Escrevo direto da terra das charqueadas. Aqui, nos ontontem, muito gado era abatido à beira da Lagoa dos Patos, o couro curtido seguia de navio para Europa e a carne salgada era destinada principalmente para ao Caribe como alimento dos escravos. Pois é, os broder da Jamaica já compunham reggae à espera de um cozido a base de charque.
A confusão entre charque e carne de sol
O charque, que atende também por carne seca ou jabá, tem uma salga bem mais forte que a carne-de-sol, e é seco ao sol e ao vento. O Nordeste e o Sul produzem essa variedade.
Já a carne-de-sol, alimento popular no Norte do Brasil, também é uma carne salgada que seca ao sol e ao vento, mas ela mantém a cor avermelhada e tem uma salgação mais leve.
Os dois tipos carecem de ser dessalgados com um dia de antecedência. Lave bem a carne e deixe de molho em água abundante durante toda a noite. Para facilitar, convém cortar a carne em pedaços não muito pequenos.

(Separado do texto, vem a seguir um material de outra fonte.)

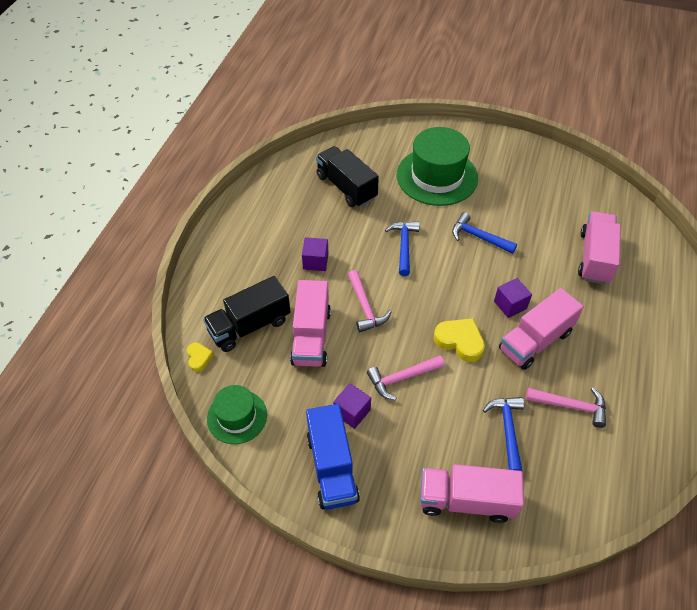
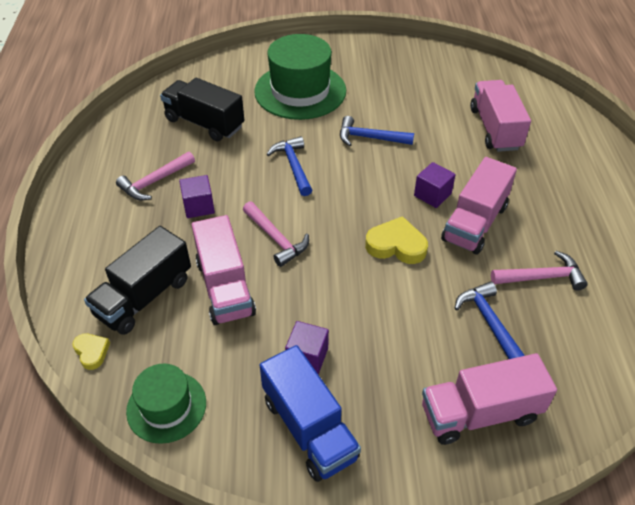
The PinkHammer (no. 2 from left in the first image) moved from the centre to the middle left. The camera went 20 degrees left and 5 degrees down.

O arroz de carreteiro, preparo típico da culinária separatista, digo, do Rio Grande do Sul, tem sua origem nas tropeadas, onde o charque e o arroz eram ingredientes não perecíveis. Seu preparo era simples: gordura e sal já estavam na carne, era só fritar numa panela de ferro cascurrenta, agregar o arroz e água quente, e pronto.

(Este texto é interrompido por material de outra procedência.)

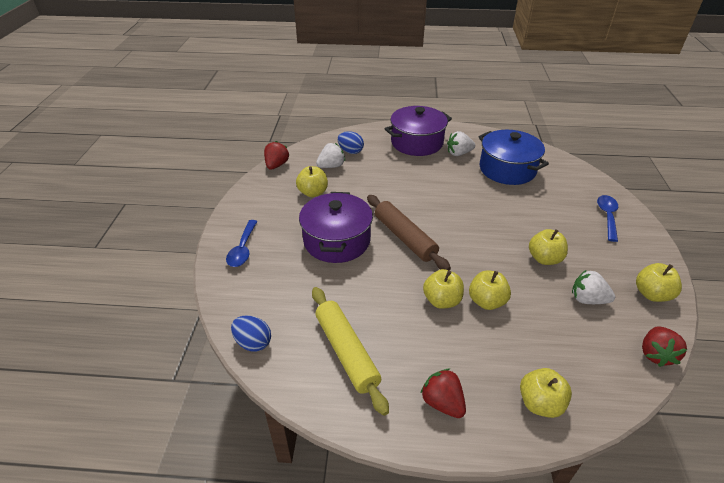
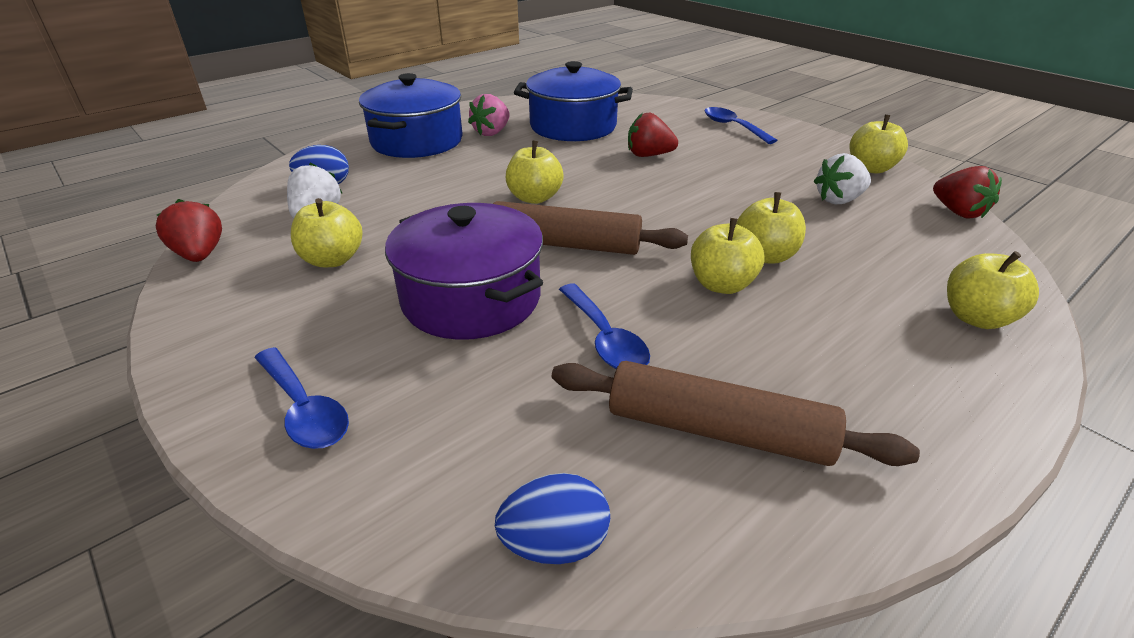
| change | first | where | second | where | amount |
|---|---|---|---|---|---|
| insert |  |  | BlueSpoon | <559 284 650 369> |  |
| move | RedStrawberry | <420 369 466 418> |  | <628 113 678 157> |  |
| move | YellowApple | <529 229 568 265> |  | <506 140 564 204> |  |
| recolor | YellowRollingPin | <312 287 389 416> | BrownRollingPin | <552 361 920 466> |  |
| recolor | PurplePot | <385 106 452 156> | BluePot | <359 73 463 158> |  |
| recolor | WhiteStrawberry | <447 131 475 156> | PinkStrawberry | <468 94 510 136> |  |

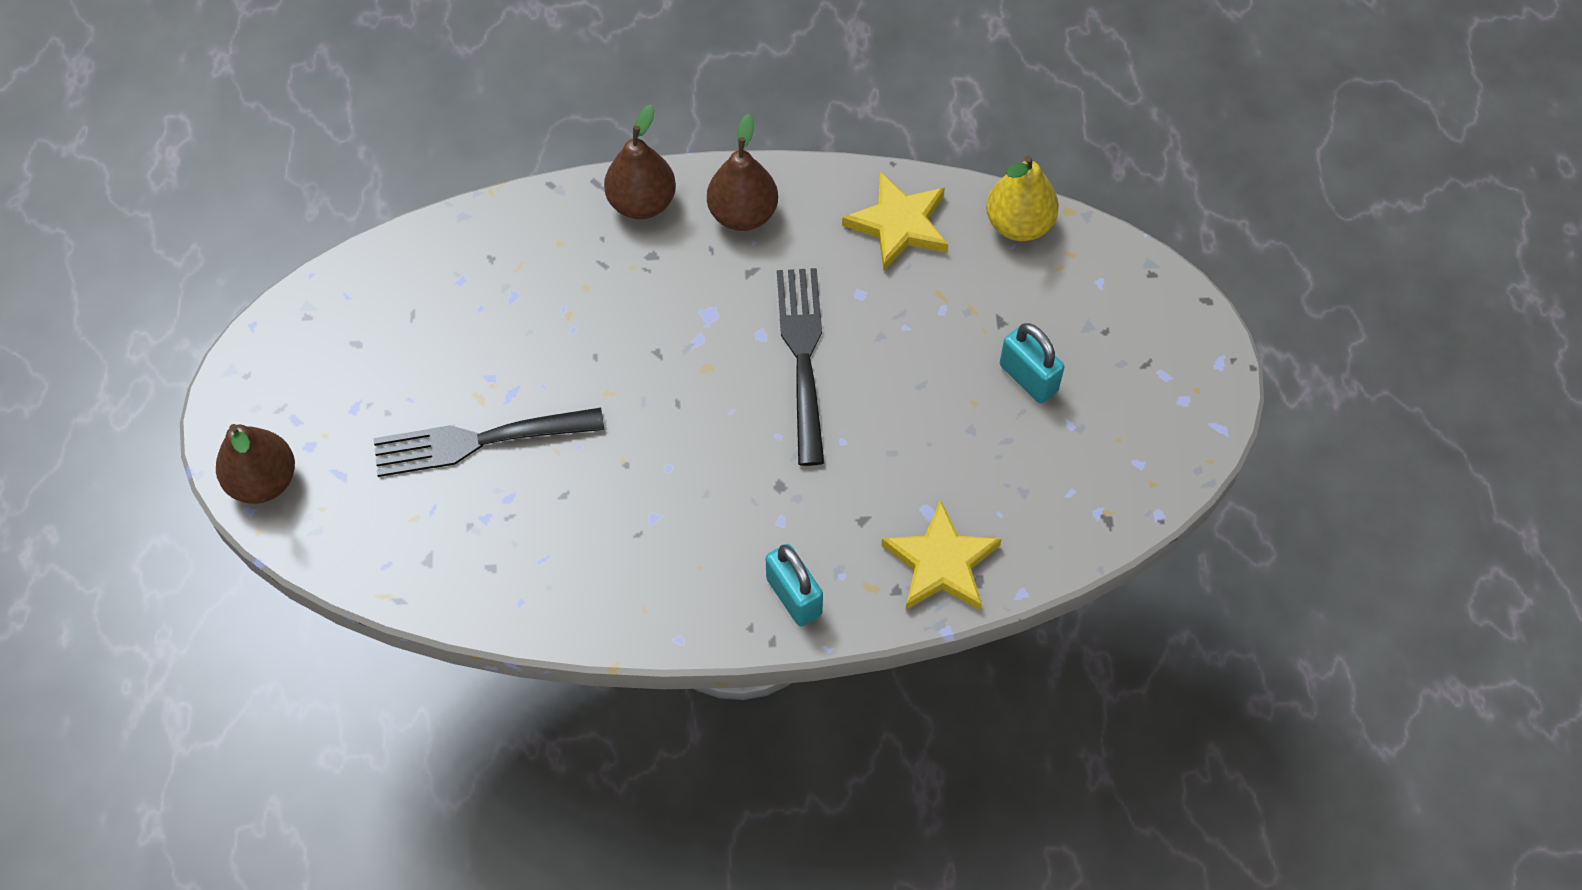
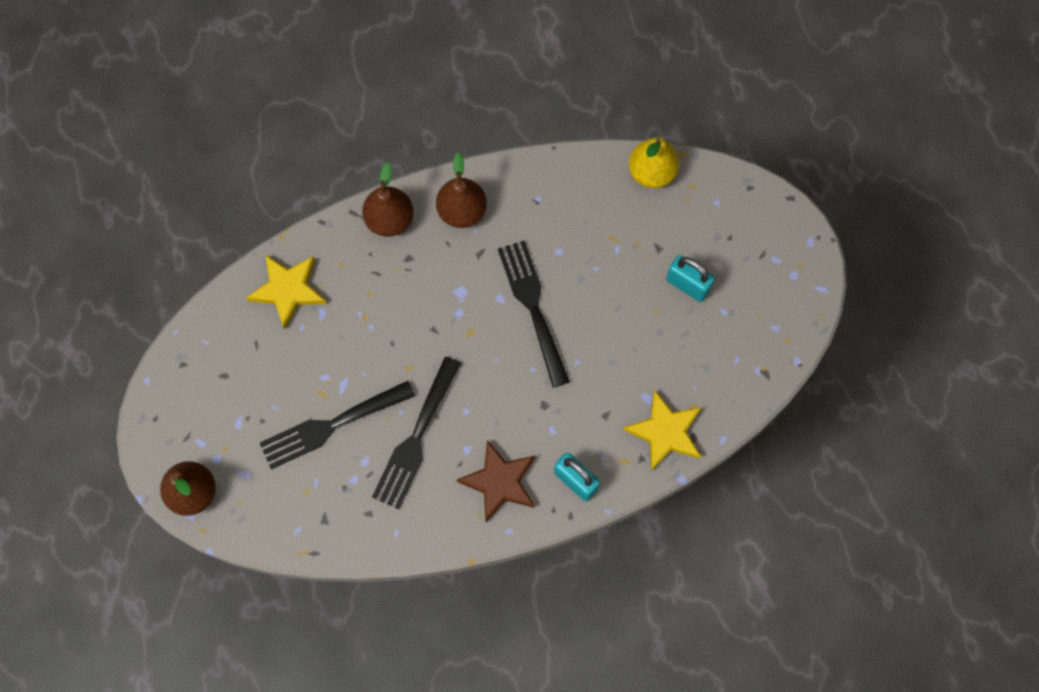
| change | first | where | second | where | amount |
|---|---|---|---|---|---|
| insert |  |  | BlackFork | <372 357 461 509> |  |
| insert |  |  | BrownStar | <457 440 535 522> |  |
| move | YellowStar | <842 172 948 271> |  | <246 255 327 329> |  |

Buenas, receita de carreteiro, com diversas variações e ingredientes desavisados, tem aos montes na rede. Por isso, anexo essa duas receitas diferentes. A primeira é invenção minha, uma espécie de estrogonofe de carne seca. A outra é uma variação do famoso bobó nordestino onde o charque substitui o camarão.
Charque Chique
Para uns dez viventes, vais precisar de um quilo bem pesado de charque, uns dois quilos de cebola e dez dentes de alho. Quatro cenouras bonitas e um vidro comprido de aspargos em conserva. Para temperar, uma xícara de shoyu, meia xícara de molho inglês, e dois copos de vinho branco. Para finalizar, uma xícara de farinha de trigo e duas xícaras de creme de leite. Além do azeite de oliva, sal e pimenta preta.
Pique o charque em tiras como para estrogonofe e deixe de molho em água fria por 24 horas. No azeite de oliva, refogue a cebola e o alho picados, e a cenoura em cubinhos. Agregue o charque, o vinho, o shoyu e o molho inglês. Cozinhe em panela tampada e fogo médio por uma hora. Vai se colocando água quente se secar.
Coloque a farinha misturada com água fria e mexa até ficar um molho espesso, agregando mais farinha se necessário. Acrescente os aspargos em pedaços, misture com carinho e deixe aquecer bem.
Sirva com uma colher de creme de leite por cima. Acompanha arroz branco puxado no limão e no tomilho e, geleia de pêssego apimentada.
Esse preparo é bem invernoso e um vinho tinto seria uma boa pedida.
Bobó de Charque
Para começar, meio quilo de carne seca dessalgada, cozida e desfiada, e um quilo de aipim (mandioca) cozido na água e sal. Para refogar uma colher de sopa de manteiga, uma cebola ralada, meia xícara de chá de azeite de dendê. Para dar gosto, um vidrinho de leite de coco, dois tomates sem sementes picados, meio pimentão vermelho picadinho e uma xícara de salsa e cebolinha e, pros que gostam, coentro, tudo picadinho. Para ficar mais autêntico pode-se agregar um punhado valente de caju ou amendoim torrado e moído.
Não pode faltar sal e pimenta dedo de moça sem sementes. Dá para uns seis elementos de fome mediana.
Vamos lá. Cozinhe o aipim e, com ele bem quente ainda, retire os filamentos. Faça um purê, batendo no liquidificador com algumas conchas da água do cozimento. Deixe ao alcance. Frite a cebola na manteiga até ficar bem dourada. Junte a carne seca e refogue bem, acrescentando o dendê e a pimenta. Mexa com vontade. Adicione o leite de coco, o tomate, o pimentão e metade das ervas. Deixe cozinhar por 10 minutos em fogo médio. Junte o purê e misture bem. Retire do fogo e junte as ervas restantes.
Sirva quente, acompanhado de arroz branco e bananas-da-terra fritas em rodelas. Uma cachacinha para dar apetite e alguma cerva de sua preferência para os entrementes.